The non-profit CATO institute has released its proposal for ICO regulation in an effort to push US agencies to commit to a policy and settle the issue of clarity.
Cato Institute Pushes US Regulators for ICO Clarity
The libertarian think tank established in 1974 which focuses on issues of public advocacy in media and society released its two-tier proposal in a brief reported by Forbes. The brief urges US regulators to lay out clear rules which determine when a cryptocurrency issued through an initial coin offering (ICO) is a security and when it is a commodity.
The proposal, authored by Diego Zuluaga, a policy analyst at Cato’s Center for Monetary and Financial Alternatives, suggests classification should center on whether digital coins offered through an ICO are marketed as an investment and are therefore tradable on a secondary exchange prior to completion of the ICO.
The first tier covers a token marketed as an investment, delivered to the buyer and able to be traded on before launch. Thus meeting all the requirements of the Howey Test and rightly considered a security.
Alternatively, any cryptocurrency that is marketed as a non-tradeable purchase of a commodity, which entitles the buyer to claim a refund in the event that the product fails to launch, would be classified as a commodity, as long as no physical delivery of the token was made.
Zuluaga attempted to add some further clarity to the proposal saying;
“Contracts that fit the second set of criteria would be closer to forward contracts because they would involve the physical delivery of the cryptocurrency to the contract buyer when the application became functional. They, therefore, would not qualify as securities.”

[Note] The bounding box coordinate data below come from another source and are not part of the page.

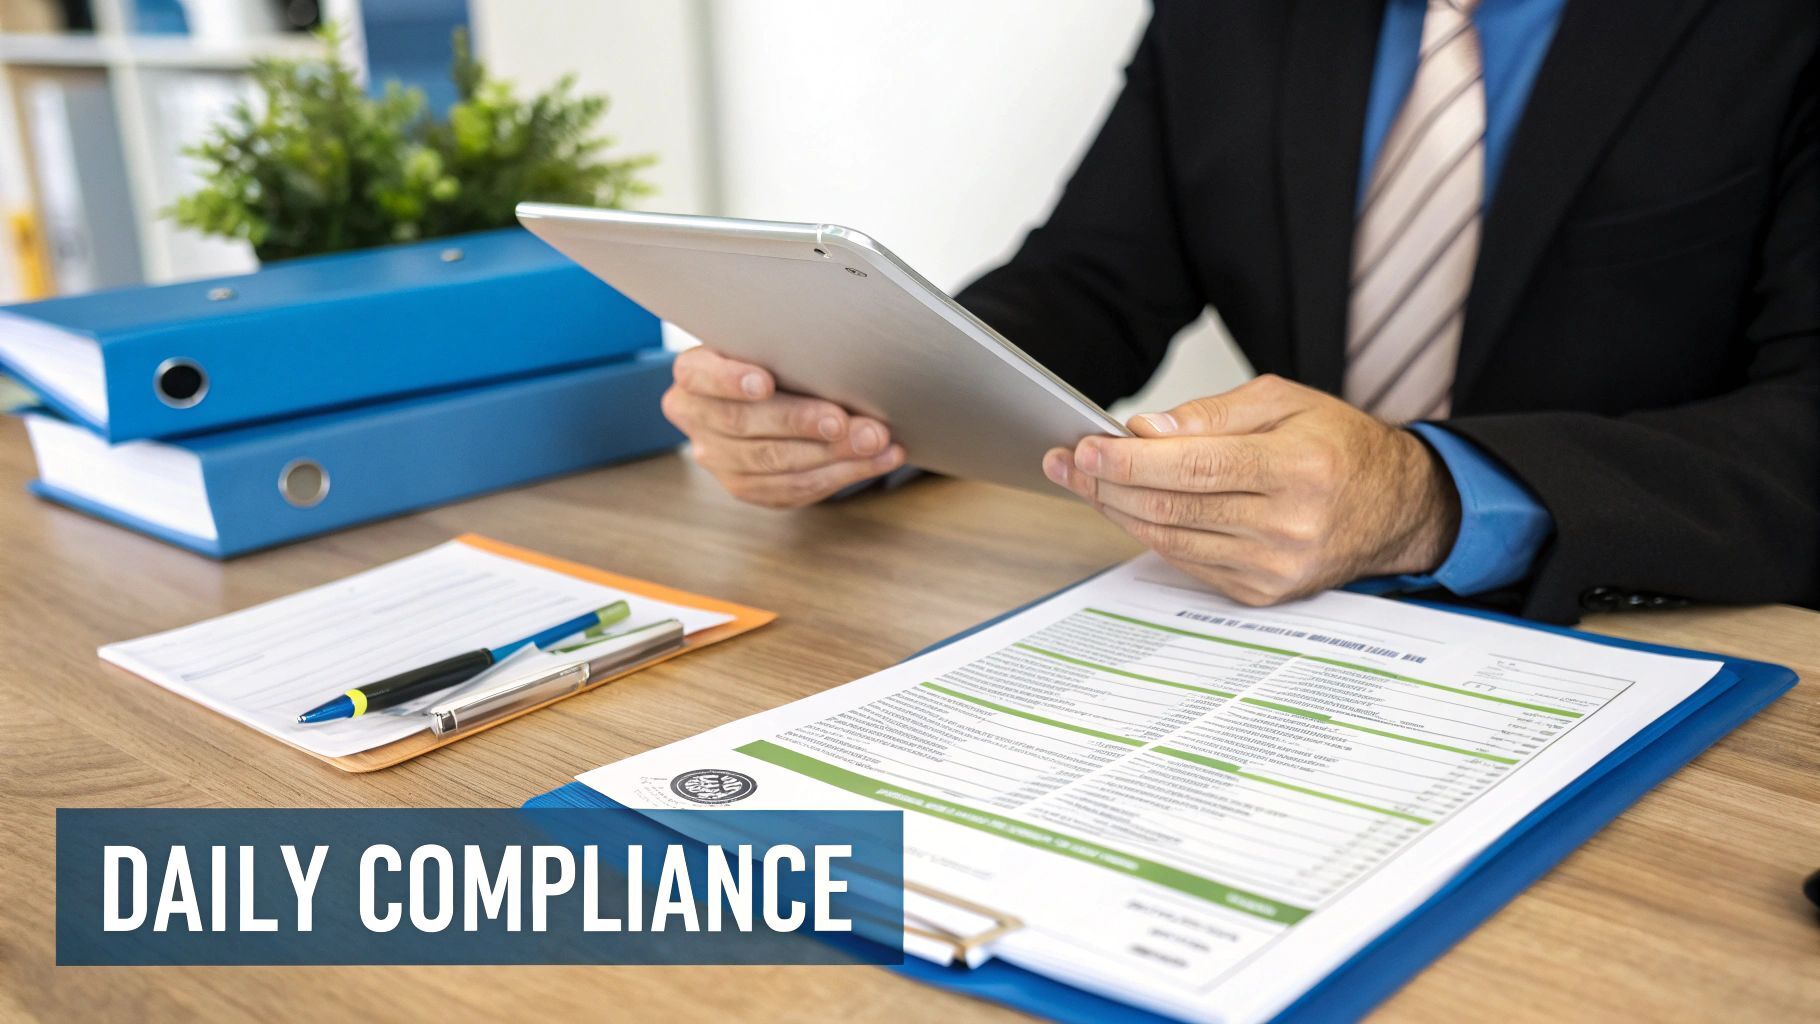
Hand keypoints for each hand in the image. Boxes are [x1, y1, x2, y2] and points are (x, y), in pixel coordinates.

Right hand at [662, 347, 906, 507]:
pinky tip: (877, 460)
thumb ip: (784, 348)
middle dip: (801, 423)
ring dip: (831, 455)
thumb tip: (844, 356)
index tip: (765, 383)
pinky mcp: (745, 487)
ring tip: (875, 442)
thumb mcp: (765, 342)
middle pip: (744, 425)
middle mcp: (696, 419)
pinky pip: (792, 489)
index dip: (731, 381)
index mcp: (692, 375)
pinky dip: (841, 475)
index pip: (702, 377)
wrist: (756, 396)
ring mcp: (716, 459)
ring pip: (772, 464)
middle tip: (845, 420)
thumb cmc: (768, 358)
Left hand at [1042, 375, 1460, 604]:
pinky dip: (1149, 533)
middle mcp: (1290, 525)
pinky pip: (1187, 561)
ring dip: (1116, 510)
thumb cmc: (1337, 444)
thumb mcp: (1284, 401)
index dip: (1131, 460)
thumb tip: (1146, 430)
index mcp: (1300, 468)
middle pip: (1174, 508)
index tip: (1086, 446)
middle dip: (1107, 484)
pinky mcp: (1262, 593)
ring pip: (1171, 540)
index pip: (1195, 468)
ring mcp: (1275, 567)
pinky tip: (1125, 506)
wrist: (1395, 508)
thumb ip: (1213, 415)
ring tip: (1083, 480)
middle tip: (1066, 461)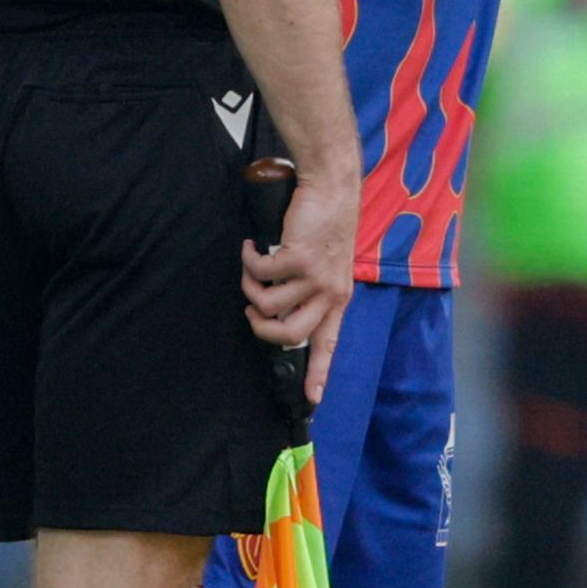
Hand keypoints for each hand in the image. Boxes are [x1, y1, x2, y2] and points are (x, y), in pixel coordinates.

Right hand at [242, 167, 356, 403]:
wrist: (331, 189)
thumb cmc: (326, 224)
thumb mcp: (328, 264)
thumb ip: (312, 289)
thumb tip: (283, 308)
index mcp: (338, 298)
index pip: (328, 343)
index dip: (318, 372)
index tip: (311, 398)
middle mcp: (330, 292)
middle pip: (290, 335)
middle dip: (261, 328)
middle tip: (252, 310)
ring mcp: (314, 276)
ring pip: (269, 305)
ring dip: (250, 289)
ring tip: (251, 271)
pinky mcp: (298, 258)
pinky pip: (260, 273)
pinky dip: (248, 261)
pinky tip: (251, 247)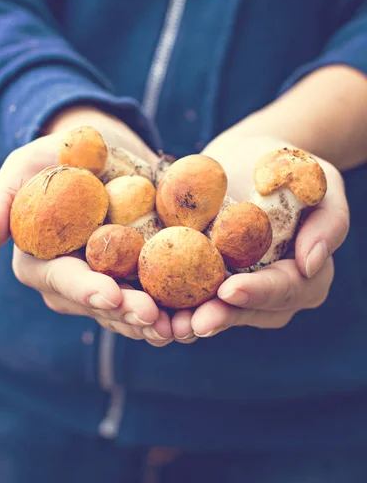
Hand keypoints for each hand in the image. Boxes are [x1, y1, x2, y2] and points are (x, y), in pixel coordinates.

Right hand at [0, 107, 172, 345]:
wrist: (109, 153)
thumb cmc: (61, 157)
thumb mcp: (26, 167)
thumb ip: (0, 203)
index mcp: (44, 264)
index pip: (63, 282)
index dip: (86, 291)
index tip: (111, 296)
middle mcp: (77, 284)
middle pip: (103, 306)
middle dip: (130, 314)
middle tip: (158, 319)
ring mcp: (112, 284)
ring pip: (134, 311)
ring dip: (161, 321)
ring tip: (187, 325)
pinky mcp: (143, 278)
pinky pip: (162, 298)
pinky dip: (181, 306)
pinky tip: (203, 311)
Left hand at [171, 135, 348, 339]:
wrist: (246, 157)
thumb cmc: (289, 166)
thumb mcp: (322, 182)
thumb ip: (330, 221)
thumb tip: (311, 264)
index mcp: (306, 275)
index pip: (286, 289)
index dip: (259, 293)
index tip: (230, 289)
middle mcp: (273, 292)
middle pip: (249, 311)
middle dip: (221, 317)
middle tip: (193, 323)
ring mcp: (240, 289)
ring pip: (220, 312)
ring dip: (193, 320)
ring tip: (168, 324)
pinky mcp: (209, 279)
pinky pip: (193, 297)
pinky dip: (173, 304)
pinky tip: (152, 307)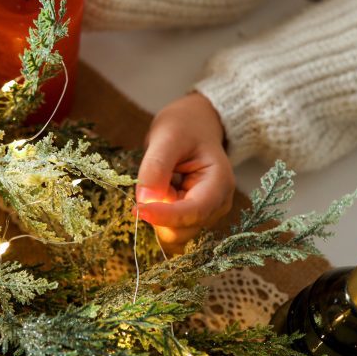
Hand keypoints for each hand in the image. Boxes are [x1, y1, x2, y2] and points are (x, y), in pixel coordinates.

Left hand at [135, 93, 233, 251]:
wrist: (195, 124)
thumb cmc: (184, 127)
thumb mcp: (168, 137)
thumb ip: (157, 167)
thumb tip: (145, 200)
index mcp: (219, 184)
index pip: (193, 212)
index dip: (165, 216)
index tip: (138, 210)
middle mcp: (216, 205)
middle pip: (182, 229)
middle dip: (159, 214)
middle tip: (150, 179)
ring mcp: (204, 214)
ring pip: (172, 231)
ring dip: (157, 212)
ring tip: (162, 178)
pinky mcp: (190, 217)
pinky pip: (167, 225)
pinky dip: (157, 212)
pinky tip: (162, 189)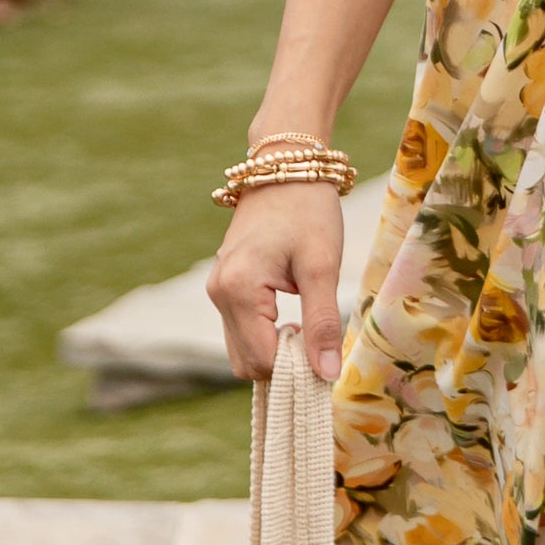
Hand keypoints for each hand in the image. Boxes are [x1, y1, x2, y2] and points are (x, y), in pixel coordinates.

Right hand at [207, 184, 348, 382]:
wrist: (286, 169)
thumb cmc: (308, 211)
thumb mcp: (322, 266)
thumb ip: (322, 322)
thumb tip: (325, 374)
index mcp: (238, 290)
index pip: (262, 361)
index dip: (296, 369)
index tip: (326, 354)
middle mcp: (219, 294)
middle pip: (246, 363)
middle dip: (283, 364)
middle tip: (318, 340)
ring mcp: (218, 290)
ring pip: (241, 350)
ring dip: (274, 351)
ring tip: (307, 325)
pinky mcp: (224, 287)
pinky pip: (241, 330)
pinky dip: (265, 336)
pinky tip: (293, 318)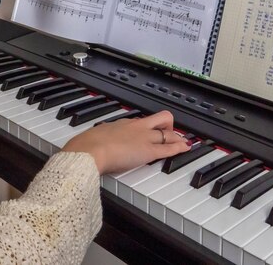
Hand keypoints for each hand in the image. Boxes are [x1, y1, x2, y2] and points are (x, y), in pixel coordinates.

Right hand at [62, 110, 189, 174]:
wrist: (90, 150)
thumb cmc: (87, 145)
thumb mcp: (93, 137)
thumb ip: (98, 139)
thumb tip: (93, 141)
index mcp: (121, 123)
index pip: (141, 122)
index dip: (149, 126)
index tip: (151, 128)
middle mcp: (136, 127)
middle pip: (159, 119)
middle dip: (168, 125)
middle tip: (171, 132)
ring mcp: (144, 138)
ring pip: (167, 132)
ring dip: (176, 137)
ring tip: (183, 141)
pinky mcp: (149, 151)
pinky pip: (168, 148)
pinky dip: (179, 148)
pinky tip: (185, 148)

The proposal continued to suggest that any digital currency already in circulation should be classified as a commodity, fully separate from offerings that promise future delivery.
Zuluaga emphasized that finalizing clarity is essential to the development of the nascent blockchain technologies adding “Such an approach would strike the right balance between concerns over fraud and consumer protection while ensuring that the benefits of ICOs as a new vehicle for democratized capital formation are realized in the United States.” He continued warning:
“An overzealous application of securities laws to cryptocurrencies could raise barriers to investor access and capital formation, which would have a chilling effect on the development of cryptocurrency technology and markets,”
Zuluaga’s warning emphasizes that a federal level solution is required in order to eliminate cross state conflicts. Pointing out that without federal guidelines states will create their own regulatory framework, as Wyoming has already. Thus creating, even more, hurdles on the path to clarity.